Exploring data with SPARQL¶

Recipe Overview

Reading Time

30 minutes

Executable Code

Yes

Difficulty

FAIRifying Data Matrices - Step3 - Exploring data with SPARQL

Recipe Type

Hands-on

Audience

Principal Investigator, Data Manager, Data Scientist

Maturity Level & Indicator

DSM-1-C0

DSM-1-C1

Cite me with FCB040

Background:¶

Here, we show how to query the LinkedData graph using SPARQL to retrieve information about key study design descriptors such as study group size and treatment groups.

import rdflib
from rdflib import Graph, RDF
from IPython.core.display import display, HTML
import os
import json
import csv
import uuid

from SPARQLWrapper import SPARQLWrapper, SPARQLWrapper2, JSON, JSONLD, CSV, TSV, N3, RDF, RDFXML, TURTLE
import pandas as pds
import itertools

import numpy as np
from plotnine import *

def queryResultToHTMLTable(queryResult):
    
   HTMLResult = '<table><tr style="color:white;background-color:#43BFC7;font-weight:bold">'
   # print variable names and build header:
   for varName in queryResult.vars:
       HTMLResult = HTMLResult + '<td>' + varName + '</td>'
   HTMLResult = HTMLResult + '</tr>'

   # print values from each row and build table of results
   for row in queryResult:
      HTMLResult = HTMLResult + '<tr>'   
      for column in row:
        #print("COLUMN:", column)
        if column is not "":
             HTMLResult = HTMLResult + '<td>' +  str(column) + '</td>'
        else:
             HTMLResult = HTMLResult + '<td>' + "N/A"+ '</td>'
      HTMLResult = HTMLResult + '</tr>'
   HTMLResult = HTMLResult + '</table>'
   display(HTML(HTMLResult))

def get_sparql_variables(results, sparql_wrapper="SPARQLWrapper2"):
#     return results.vars if ("sparqlwrapper2" == sparql_wrapper.lower()) else results['head']['vars']
    return results.vars if ("sparqlwrapper2" == sparql_wrapper.lower()) else results.vars


def get_sparql_bindings(results, sparql_wrapper="SPARQLWrapper2"):
    return results.bindings if ("sparqlwrapper2" == sparql_wrapper.lower()) else results['results']['bindings']

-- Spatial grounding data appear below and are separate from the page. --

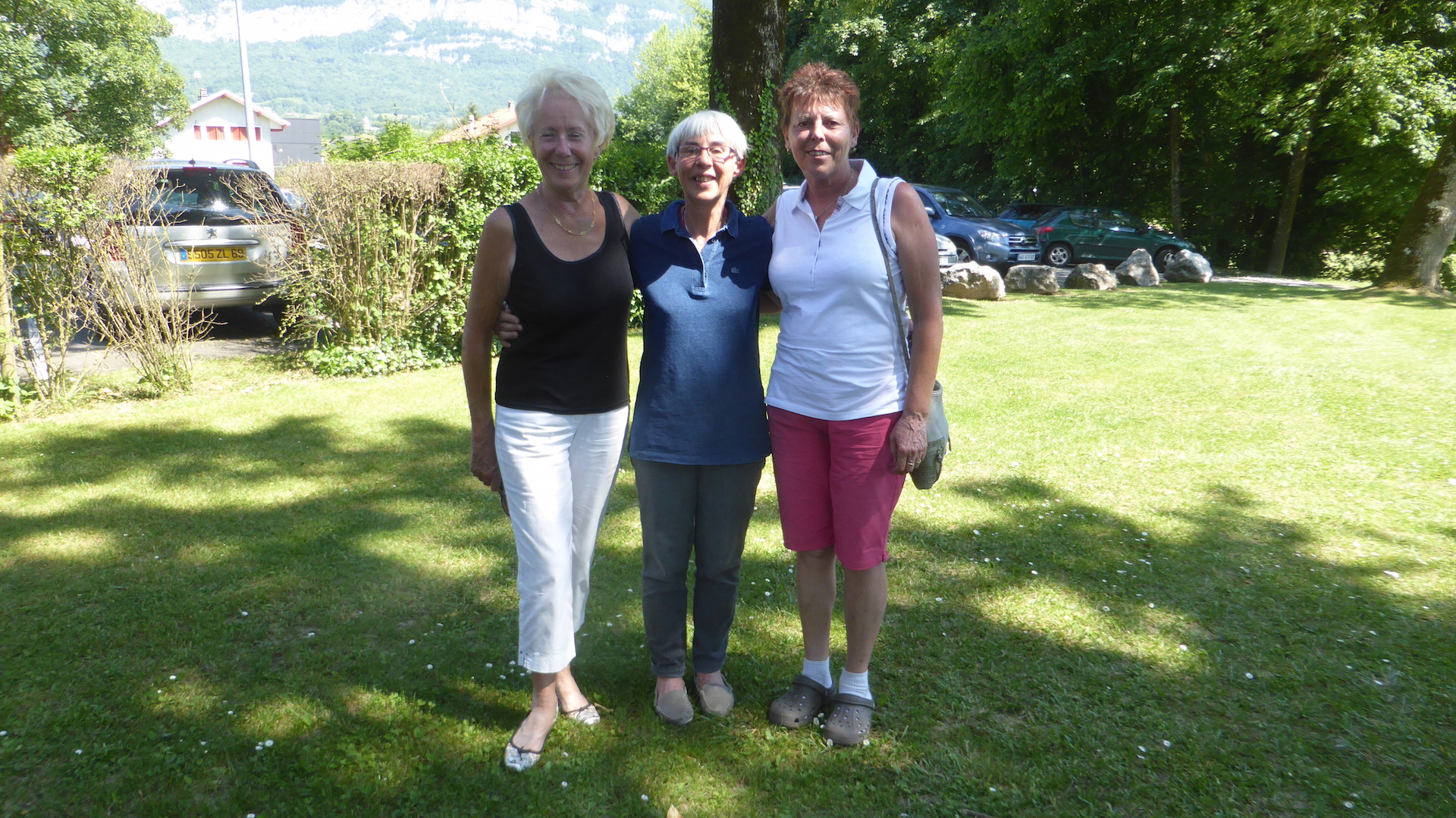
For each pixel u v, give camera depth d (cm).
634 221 247
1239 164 1981
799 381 238
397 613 318
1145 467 488
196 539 378
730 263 237
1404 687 276
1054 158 2138
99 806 218
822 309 231
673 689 258
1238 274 1806
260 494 434
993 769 236
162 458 485
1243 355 797
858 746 246
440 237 714
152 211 616
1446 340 882
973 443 528
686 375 236
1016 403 618
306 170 664
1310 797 226
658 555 249
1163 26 1773
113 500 422
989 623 315
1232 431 557
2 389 555
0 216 539
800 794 227
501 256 220
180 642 295
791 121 227
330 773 230
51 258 568
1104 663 289
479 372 234
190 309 633
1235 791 228
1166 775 235
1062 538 392
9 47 3184
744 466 244
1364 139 1647
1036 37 1934
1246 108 1784
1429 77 1625
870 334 230
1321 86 1670
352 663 283
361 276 690
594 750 243
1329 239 1986
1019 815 219
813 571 254
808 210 233
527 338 228
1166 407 613
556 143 215
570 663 267
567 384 229
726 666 286
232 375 684
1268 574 358
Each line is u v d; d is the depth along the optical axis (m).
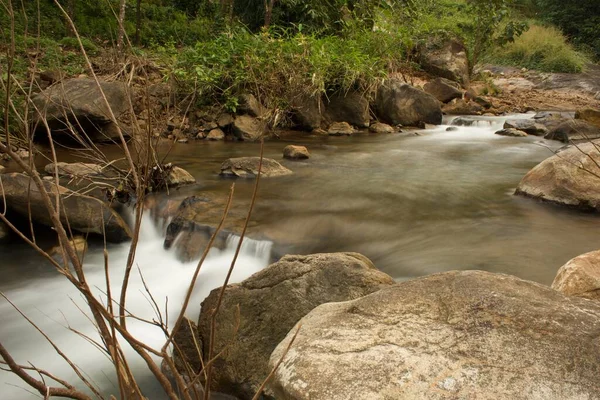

def get_sparql_binding_variable_value(binding, variable, sparql_wrapper="SPARQLWrapper2"):
    return binding[variable] if ("sparqlwrapper2" == sparql_wrapper.lower()) else binding[variable]['value']

def make_sparql_dict_list(bindings, variables, sparql_wrapper="SPARQLWrapper2"):
    def binding_value(binding, var): # helper function for returning values
        return get_sparql_binding_variable_value(binding, var, sparql_wrapper) if (var in binding) else None

    dict_list = []  # list to contain dictionaries
    for binding in itertools.chain(bindings):
        values = [binding_value(binding, var) for var in itertools.chain(variables)]
        dict_list.append(dict(zip(variables, values)))

    return dict_list


def make_sparql_df(results, sparql_wrapper="SPARQLWrapper2"):
    variables = get_sparql_variables(results, sparql_wrapper)
    # print(variables)

    cleaned_variables=[str(var.replace('\\n','')) for var in variables] 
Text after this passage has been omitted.